Offered Up: Texas governor Abbott attends National Day of Prayer event

Brownsville — Sams Memorial Stadium was filled with Brownsville officials and residents to see Texas Governor Greg Abbott attend a National Day of Prayer celebration.

The National Day of Prayer was created in 1952 and is held the first Thursday of May, when people from different religions and faiths come together, and pray for the United States of America.

“We gather at a time when prayer is needed more than ever,” Abbott said. “Yes, we must pray for our friends, but we must also pray for our enemies.”

Abbott said he has fought for God and fought those who sought to remove God from the public square.

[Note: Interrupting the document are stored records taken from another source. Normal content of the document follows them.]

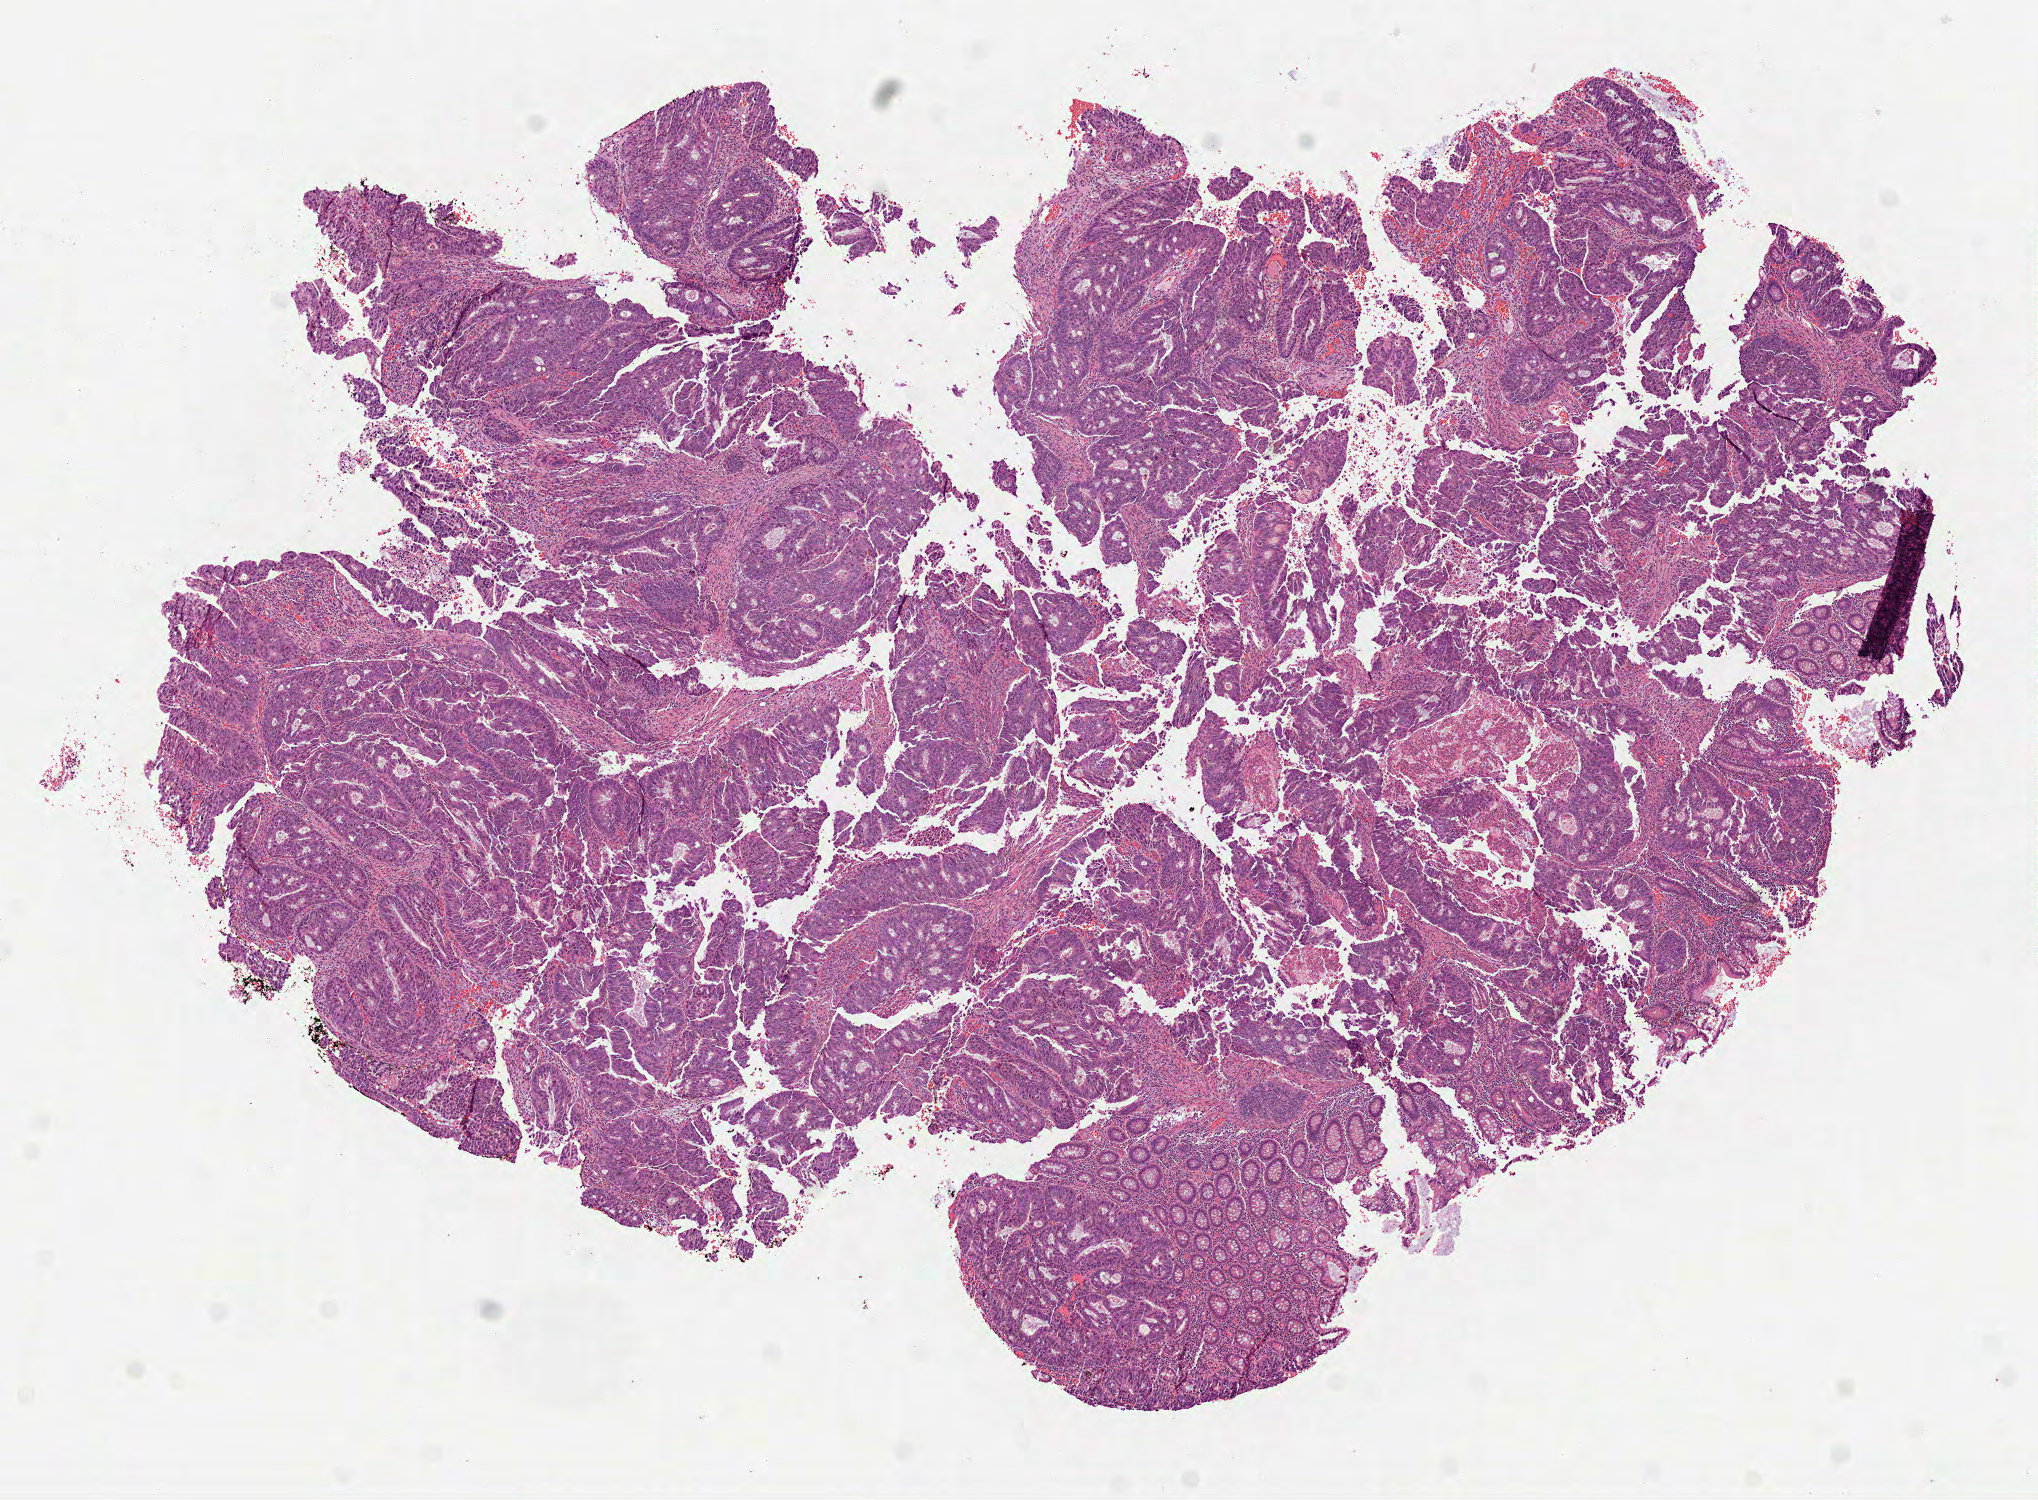
H&E-stained whole-slide image, a low-resolution overview of the entire scanned area, about 8.2 x 6.0 mm (from a 40x scan), formalin-fixed paraffin-embedded (FFPE) diagnostic section, primary tumour sample from the colon. Male patient; age at initial diagnosis 62 years.
- lymph nodes positive (case pathology): 11 of 17 examined
- AJCC pathologic stage: IIIC (7th edition)
- pathologic diagnosis: Adenocarcinoma, NOS
- TNM: T4a N2b M0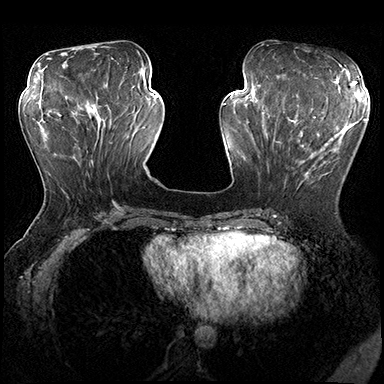
Breast MRI (dynamic contrast-enhanced), one axial slice; dynamic contrast-enhanced series, time point 2 of 8 at this slice position (early post-contrast); 3 T; TE 2.3 ms, TR 4.4 ms; 1 mm slice thickness; 384 × 384 image matrix. Female patient.
Outlined on this slice (semi-automatic segmentation, software-assisted and operator-edited):
- enhancing-tissue mask used for the functional tumour volume (all voxels passing the contrast-enhancement thresholds inside the analysis volume; usually the tumour): bounding box <273,116,353,188> (left, top, right, bottom; pixels)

“When those who fought against God to remove the Ten Commandments monument on the Texas Capitol grounds, I fought back,” Abbott said. “I defended the Ten Commandments monument all the way to the United States Supreme Court. We won. That monument still stands today.”

Abbott also talked about a time when he questioned God. A tree fell on him in 1984, causing him to spend the rest of his life in a wheelchair.

“One day I was jogging, and a large tree crashed down onto my back,” Abbott said. “Breaking my back, making me paralyzed, unable to ever walk again.”

Abbott questioned whether he would be able to work or even support his wife, Cecilia.

When Abbott experienced the incident, he questioned God as to why He would let it happen to him.

“But then I felt God’s grace,” Abbott said. “I can see how God had been by my side the whole time. I reached out for God and God reached back, and I felt God’s grasp. God filled me with healing and with hope.”

While there were people in the stadium waiting anxiously to see Abbott, protesters gathered outside the stadium and chanted, “No justice, no peace.” Some were able to get in with the crowd to display posters regarding issues such as Texas Senate Bill 4 and LGBTQ rights.

Tracy Saldivar from Awesome Women in Action was one of the protesters in the group outside the stadium.

“(Abbott) is a hypocrite,” Saldivar said. “He’s praying for our community while he is eliminating resources for disabled children, lunch programs for children, just all kinds of resources for our most vulnerable to society, and then he wants to come pray with us?”